The 17-nation bloc’s economy, which generates nearly a fifth of global output, will shrink 0.3 per cent in 2013, the Commission said, meaning the eurozone will remain in its second recession since 2009 for a year longer than originally foreseen.

The Commission, the EU executive, late last year forecast 0.1 per cent growth in the eurozone’s economy for 2012, but now says tight lending conditions for companies and households, job cuts and frozen investment have delayed an expected recovery.

The Commission sees the eurozone economy growing 1.4 per cent in 2014, with a figure of -0.6 per cent for 2012.

“The improved financial market situation contrasts with the absence of credit growth and the weakness of the near-term outlook for economic activity,” said Marco Buti, the commission’s director-general for economic and monetary affairs. “The labour market... is a serious concern,” he said, in a preamble to the Commission’s latest forecasts.

The European Central Bank’s promise last year to do what it takes to defend its common currency has removed the risk of a break-up of the eurozone, and member countries’ borrowing costs have come down from unsustainable levels.

But the damage from the 2008/2009 global financial crisis and the ensuing eurozone debt crisis has been greater than expected on the real economy, with global demand for eurozone exports one of the few saviours in terms of generating growth.

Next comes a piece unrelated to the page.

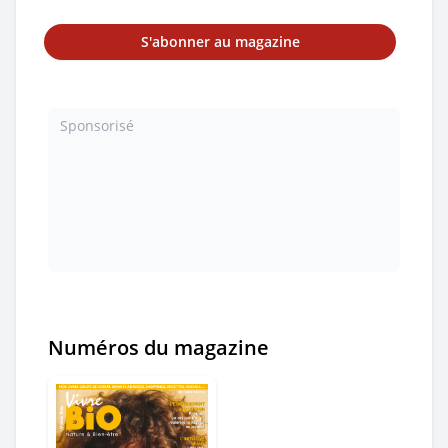
S'abonner au magazine
Sponsorisé
Numéros du magazine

Joblessness in the eurozone is set to peak at 12.2 per cent, or more than 19 million people, in 2013, the Commission said, and both private and public consumption will not make any contribution to improving output, instead dragging on the economy.

The outlook raises the prospect of further interest rate cuts by the ECB to jump-start the economy by reducing the cost of lending for companies and families, although with banks reluctant to lend, any impact may be muted.

Consumer inflation is forecast by the Commission to be 1.8 per cent for this year, and with such pressures contained the ECB may feel more comfortable cutting rates to below the current 0.75 per cent level.

“A cut in the main refinancing rate is not the most powerful measure the ECB could implement, but it is a step in the right direction,” investment bank JP Morgan wrote in a note this week. The Commission’s overall view is a touch more pessimistic than that of the International Monetary Fund, which sees a 0.2 per cent eurozone contraction this year.